Двор был уже в тени. Солнце освещало только узкую полосу между амбарами. Ноша Михала жгла ему голову, шуршала в такт шагам. И от нагретой соломы и от взгляда Люции, смотревшей, как он шел, веяло чем-то теплым и радостным.
Когда они разостлали на соломе холст, им и в самом деле захотелось спать вместе на этом ложе. Но сделали они это в первый раз, а люди уж давно о них сплетничали.
Михал, когда шел, ступал уверенно и неторопливо, и это нравилось Люции. Кроме того, молодой ее любовник был молчалив, как и она, так что у них ни разу не дошло до разговора о том, что они сделали. Они обменивались простыми, необходимыми словами насчет ежедневной работы или отдыха — и только.
Хлопоча в доме, из которого Михалу не хотелось бы никогда уходить, или во дворе, они говорили друг другу негромко:
— Идешь?
— Пришла? Пойдем, наносим дровец.
— Михась, ступай погляди, не бродит ли капуста?
— Сейчас погляжу.
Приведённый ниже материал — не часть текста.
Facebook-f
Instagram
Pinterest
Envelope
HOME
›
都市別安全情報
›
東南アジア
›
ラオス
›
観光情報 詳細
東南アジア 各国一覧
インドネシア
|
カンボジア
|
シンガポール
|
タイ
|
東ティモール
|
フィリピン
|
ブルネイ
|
Присядь сюда, Люцыся, посиди возле своего хлопца! Хорошо тебе?
И больше ничего. Но Люции ничего больше и не надо было. Она снова жила тем, чем ее научил жить Владислав.
Михал был добр, заботился о ней, по ночам она засыпала, истомленная его сильными объятиями. Она думала, что эту радость мог давать ей только Владислав, но оказалось, что с другим тоже можно жить мирно и счастливо.
Разумеется, она сознавала, что совершает грех. Но всякий раз, как глянет на огромного и добродушного Михала, она откладывала исповедь и покаяние на неопределенное будущее.
Между тем это будущее по другой причине начало внушать ей тревогу.
Старый Зёмб делал вид, что ничему не верит, однако развил усиленную деятельность. Видели, как он ходил за чем-то в Русочино и в Русочинский поселок. После этого свадьба Михала с дочкой овчара из Русочина стала делом решенным и близким, а Михал не мог противиться, потому что он знал свой долг перед родителями и перед жизнью.
Родные Люции тоже не дремали. Они действовали тайно, окольным путем.
В это время люди в Покутицах копали картошку. Все уже оделось в седую паутину инея, наступили ранние морозы, бесснежные и злые. Мужики не могли упросить приказчика, чтобы их отпустили вовремя выкопать свой картофель, — и приходилось делать это теперь, после первых заморозков. Убирали картошку в ямы торопливо и в тревоге — и, видно, что-то не так сделали, плохо укрыли: картофель весь померз.